Accidental Death Benefit Rider: If this rider is opted for, then in case of death of the life insured due to an accident, an additional amount, which is the rider benefit, is paid in addition to the death benefit of the base plan. For example, if the death benefit of the base plan is Rs.25 lakhs and the benefit of the attached ADB rider is Rs.15 lakhs, a total of Rs.40 lakhs will be paid out to the beneficiary if the life insured dies due to an accident. Losing a loved one in an accident involves much emotional trauma for loved ones. The additional financial support offered by the ADB rider can at least help ease the practical difficulties of life.

Accidental Disability Benefit Rider: If opted for, this rider gets triggered if the life insured has an accident resulting in a disability. This disability might be temporary or permanent. And if permanent, it might be total or partial.

A temporary disability is when the individual cannot work for a certain period. Partial Permanent disability is when the disability is permanent but not wholly ruinous—for example, loss of one limb, loss of sight in one eye, etc. Total Permanent disability is an irrecoverable condition because of which the individual is unable to independently manage even daily tasks like going to the toilet, changing clothes, eating food, moving around the house, etc. In such a situation, it is impossible for the individual to be employed in the same capacity as before the accident, affecting their earning capability.

Different companies offer different riders under this segment. Some riders cover all kinds of disability, and others cover only total and permanent disability. The benefit payout for different disability conditions also varies from rider to rider.

Waiver of Premium Rider: This rider is usually linked to one of the two eventualities – disability or diagnosis of critical illness of the life insured. On the occurrence of the particular condition that the rider covers, the benefit gets triggered. For example, suppose a policyholder has opted for Waiver of Premium for Critical Illness Rider with the base term plan. If the policyholder is diagnosed with a critical illness covered under the rider during the policy term, they would not have to pay any future premiums for the insurance plan. The plan will remain active for the remaining term and all benefits, if and when applicable, will be paid. Continuing with the above example, if, after being diagnosed with a critical illness, the policyholder dies during the policy term, the death benefit under the base plan will be paid to the beneficiary.

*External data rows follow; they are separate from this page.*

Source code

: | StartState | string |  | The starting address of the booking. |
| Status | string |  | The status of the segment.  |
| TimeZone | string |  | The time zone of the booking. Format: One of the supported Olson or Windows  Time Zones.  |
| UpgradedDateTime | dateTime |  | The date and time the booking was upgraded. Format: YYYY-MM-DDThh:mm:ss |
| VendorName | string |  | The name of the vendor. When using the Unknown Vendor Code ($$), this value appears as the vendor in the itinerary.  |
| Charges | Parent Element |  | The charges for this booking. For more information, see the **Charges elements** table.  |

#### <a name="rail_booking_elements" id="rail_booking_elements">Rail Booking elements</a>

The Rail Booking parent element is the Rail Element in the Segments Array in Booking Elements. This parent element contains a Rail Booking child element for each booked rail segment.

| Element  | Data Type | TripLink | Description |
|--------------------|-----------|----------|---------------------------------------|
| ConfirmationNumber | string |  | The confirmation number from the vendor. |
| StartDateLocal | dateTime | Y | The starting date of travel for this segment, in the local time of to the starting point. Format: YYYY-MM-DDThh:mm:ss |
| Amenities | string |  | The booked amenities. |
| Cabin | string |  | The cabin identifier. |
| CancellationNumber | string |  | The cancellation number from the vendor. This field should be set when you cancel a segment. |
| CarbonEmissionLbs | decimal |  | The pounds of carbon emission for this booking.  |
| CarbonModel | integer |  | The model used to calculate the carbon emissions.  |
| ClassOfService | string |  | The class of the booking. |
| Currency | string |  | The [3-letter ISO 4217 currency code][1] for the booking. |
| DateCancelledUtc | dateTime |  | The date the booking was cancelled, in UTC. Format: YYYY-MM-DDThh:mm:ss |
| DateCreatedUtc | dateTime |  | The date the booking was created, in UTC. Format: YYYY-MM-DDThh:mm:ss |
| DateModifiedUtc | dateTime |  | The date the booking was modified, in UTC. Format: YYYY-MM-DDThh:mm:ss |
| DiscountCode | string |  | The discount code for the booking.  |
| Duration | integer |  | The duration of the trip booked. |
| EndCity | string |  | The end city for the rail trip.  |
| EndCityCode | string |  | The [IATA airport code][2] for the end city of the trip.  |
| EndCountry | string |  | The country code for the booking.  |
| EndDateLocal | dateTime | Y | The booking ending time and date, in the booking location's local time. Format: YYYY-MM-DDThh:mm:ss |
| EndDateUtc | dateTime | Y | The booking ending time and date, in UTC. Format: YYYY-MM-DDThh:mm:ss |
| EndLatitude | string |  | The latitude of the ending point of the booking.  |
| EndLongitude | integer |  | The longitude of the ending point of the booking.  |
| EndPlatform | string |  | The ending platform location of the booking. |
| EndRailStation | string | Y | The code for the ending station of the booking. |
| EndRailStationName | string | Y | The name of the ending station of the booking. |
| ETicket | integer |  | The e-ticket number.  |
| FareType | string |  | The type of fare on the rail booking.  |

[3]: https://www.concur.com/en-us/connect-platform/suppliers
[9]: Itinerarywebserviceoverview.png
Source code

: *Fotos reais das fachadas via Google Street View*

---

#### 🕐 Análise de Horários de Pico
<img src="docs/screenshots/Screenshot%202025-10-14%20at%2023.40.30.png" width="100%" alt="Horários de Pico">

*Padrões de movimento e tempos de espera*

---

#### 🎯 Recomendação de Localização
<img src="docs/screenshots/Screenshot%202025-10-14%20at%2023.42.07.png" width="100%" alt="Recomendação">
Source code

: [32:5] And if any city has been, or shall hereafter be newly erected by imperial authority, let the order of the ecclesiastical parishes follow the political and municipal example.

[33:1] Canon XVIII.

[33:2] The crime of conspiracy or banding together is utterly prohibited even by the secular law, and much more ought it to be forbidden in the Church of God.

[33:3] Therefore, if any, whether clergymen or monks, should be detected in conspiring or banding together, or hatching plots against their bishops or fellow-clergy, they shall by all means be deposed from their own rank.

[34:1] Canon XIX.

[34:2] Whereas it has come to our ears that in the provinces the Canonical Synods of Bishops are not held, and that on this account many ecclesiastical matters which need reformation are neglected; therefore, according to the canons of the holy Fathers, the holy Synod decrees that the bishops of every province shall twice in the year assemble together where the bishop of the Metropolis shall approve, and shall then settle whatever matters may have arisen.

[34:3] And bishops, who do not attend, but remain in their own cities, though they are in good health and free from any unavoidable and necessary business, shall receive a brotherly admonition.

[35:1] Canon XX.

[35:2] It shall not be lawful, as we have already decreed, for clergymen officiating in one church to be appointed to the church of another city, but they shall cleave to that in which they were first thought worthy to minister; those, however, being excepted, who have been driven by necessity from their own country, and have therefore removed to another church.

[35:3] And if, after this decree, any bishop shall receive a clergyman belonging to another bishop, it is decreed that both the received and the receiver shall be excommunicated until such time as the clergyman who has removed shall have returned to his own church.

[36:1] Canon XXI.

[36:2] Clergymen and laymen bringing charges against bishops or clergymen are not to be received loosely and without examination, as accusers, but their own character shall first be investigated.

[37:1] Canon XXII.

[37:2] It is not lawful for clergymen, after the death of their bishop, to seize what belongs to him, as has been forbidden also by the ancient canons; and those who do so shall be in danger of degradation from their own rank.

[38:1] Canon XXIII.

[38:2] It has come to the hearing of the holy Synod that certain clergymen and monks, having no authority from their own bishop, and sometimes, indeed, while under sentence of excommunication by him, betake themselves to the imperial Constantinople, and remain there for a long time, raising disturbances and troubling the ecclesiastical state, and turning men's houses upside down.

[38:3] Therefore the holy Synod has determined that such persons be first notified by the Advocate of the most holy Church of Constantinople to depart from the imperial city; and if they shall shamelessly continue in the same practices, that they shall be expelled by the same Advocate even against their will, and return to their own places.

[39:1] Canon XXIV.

Critical Illness Benefit Rider: This rider covers the eventuality of the life insured being diagnosed with a critical illness. The list of critical illnesses covered under the rider varies from company to company. A lump sum benefit is paid out to the life insured if the rider gets triggered, which helps meet treatment expenses and any loss of income caused due to the illness.

Income Benefit Rider: As the name suggests, this rider provides a regular income for a specific period to the family in the event of the death of the life insured during the policy term. This rider benefit is paid in addition to the lump sum death benefit of the base plan. It thus helps make up to some extent for the loss of income and ensures better financial stability for the family.

Riders are an affordable and convenient means of making your life insurance coverage more robust and extensive. However, just as term insurance plans vary from company to company in terms of the features, benefits, pricing, terms and conditions, etc., so is the case with riders. Therefore, it is essential first to understand the benefits and other details of the rider/s that can be availed with a particular plan and then make an informed decision.